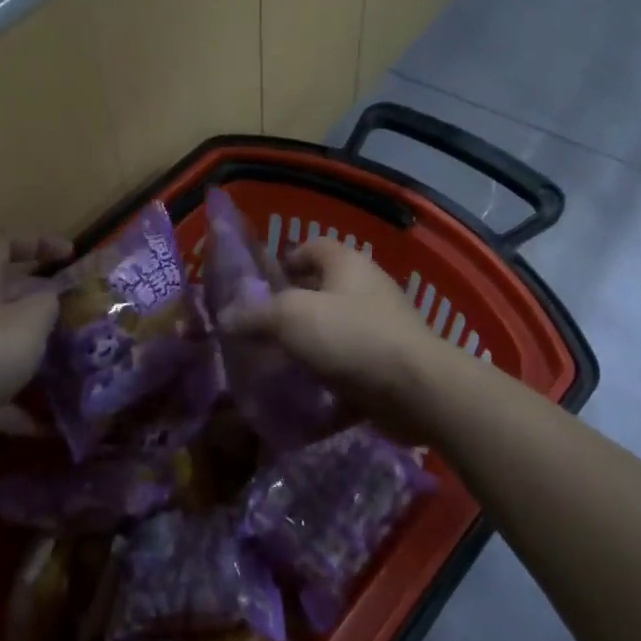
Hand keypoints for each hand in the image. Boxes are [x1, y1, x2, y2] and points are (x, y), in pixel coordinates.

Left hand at [0, 231, 69, 480]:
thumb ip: (49, 302)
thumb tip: (53, 300)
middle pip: (9, 295)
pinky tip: (59, 418)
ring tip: (81, 359)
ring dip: (41, 353)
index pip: (3, 242)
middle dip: (46, 300)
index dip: (37, 240)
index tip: (71, 254)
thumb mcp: (30, 318)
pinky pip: (7, 399)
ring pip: (9, 346)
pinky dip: (31, 408)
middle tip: (84, 311)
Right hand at [219, 238, 441, 413]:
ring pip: (333, 329)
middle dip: (290, 308)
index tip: (260, 285)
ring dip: (307, 345)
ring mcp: (380, 327)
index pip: (313, 247)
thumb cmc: (350, 336)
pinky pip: (347, 364)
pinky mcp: (387, 364)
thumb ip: (254, 314)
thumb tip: (225, 317)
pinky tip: (303, 393)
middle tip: (259, 329)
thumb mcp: (290, 317)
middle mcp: (366, 289)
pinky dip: (326, 376)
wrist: (416, 390)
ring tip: (274, 363)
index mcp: (347, 264)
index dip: (285, 260)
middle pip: (321, 290)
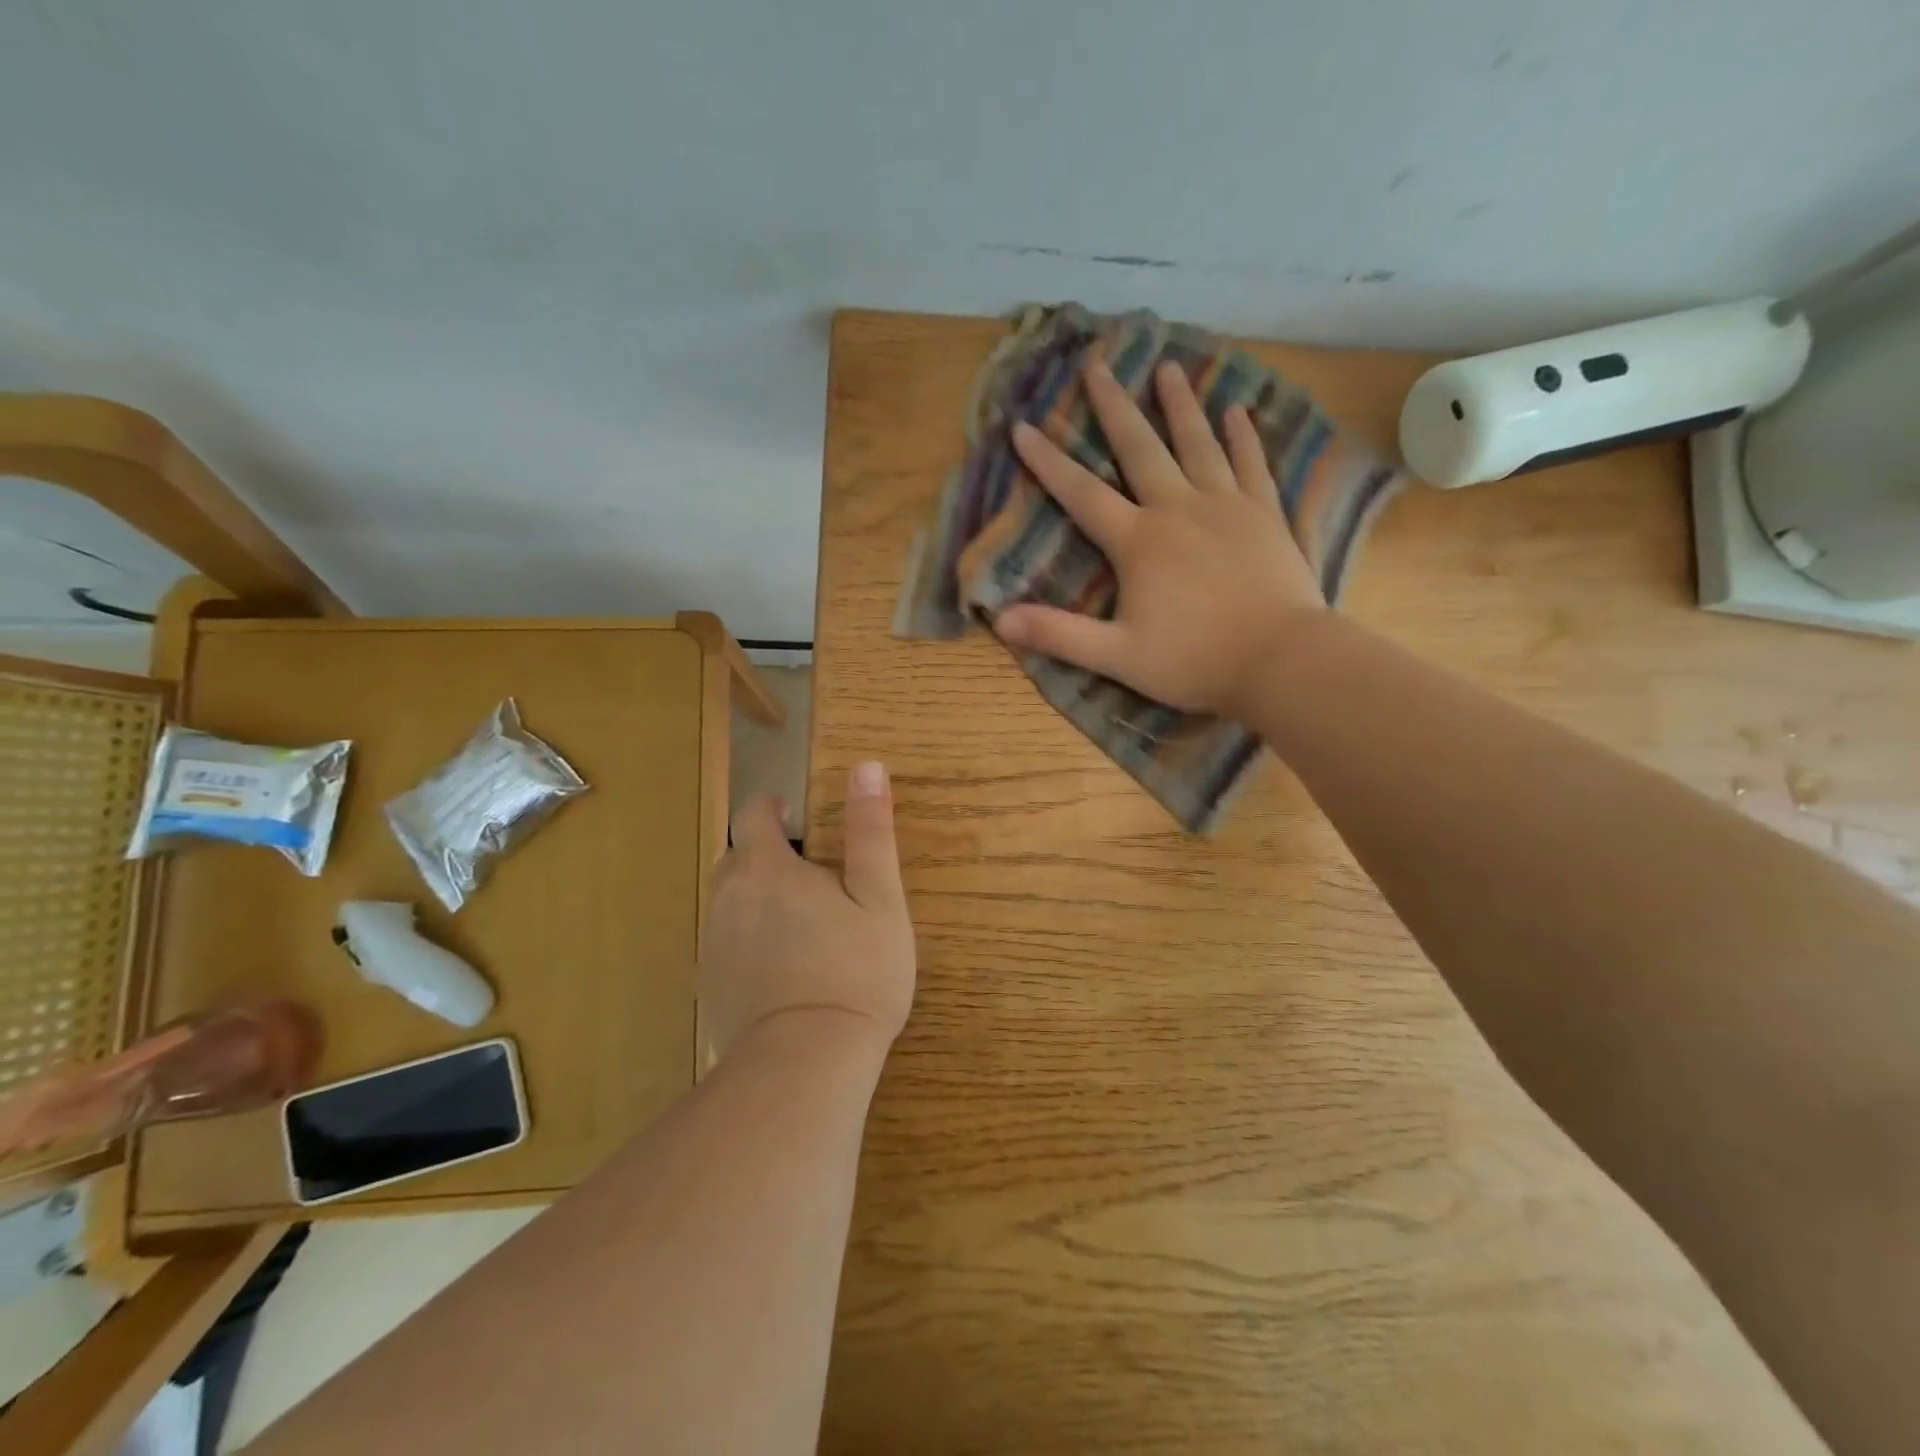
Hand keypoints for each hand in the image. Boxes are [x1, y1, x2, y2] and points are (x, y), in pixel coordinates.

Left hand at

# Task statement
What you return must match the records above exactly, minus any images.

# Exercise answer
Hand keypoints for each hand in the image. Boxes are [x1, y1, x2, y2] and points are (x, y), in pixel coordinates.

Left hand at [0, 231, 69, 480]:
thumb ip: (49, 302)
thumb tip: (53, 300)
middle pip: (9, 295)
pinky tip: (59, 418)
ring tip: (81, 359)
ring dip: (41, 353)
index pip: (3, 242)
middle dip: (46, 300)
index dip: (37, 240)
index tip: (71, 254)
thumb mcp: (30, 318)
pinky pip: (7, 399)
ring pip: (9, 346)
pinky dip: (31, 408)
middle tip: (84, 311)
Right hand at [219, 238, 441, 413]:
ring pip: (333, 329)
middle dip: (290, 308)
index tip: (260, 285)
ring dip: (307, 345)
ring mcp: (380, 327)
index pip: (313, 247)
thumb cmc: (350, 336)
pinky pip: (347, 364)
pinky mcp: (387, 364)
thumb ip: (254, 314)
thumb tip: (225, 317)
pinky tip: (303, 393)
middle tip: (259, 329)
thumb mcp: (290, 317)
middle mcp: (366, 289)
pinky dip: (326, 376)
wrist: (416, 390)
ring tip: (274, 363)
index mcp: (347, 264)
index dip: (285, 260)
middle pip: (321, 290)
Hand keypoints for each hand in the image. Boxes are [x1, y1, x2, y2] and points are (x, y), in pixel coordinates.

Left hand at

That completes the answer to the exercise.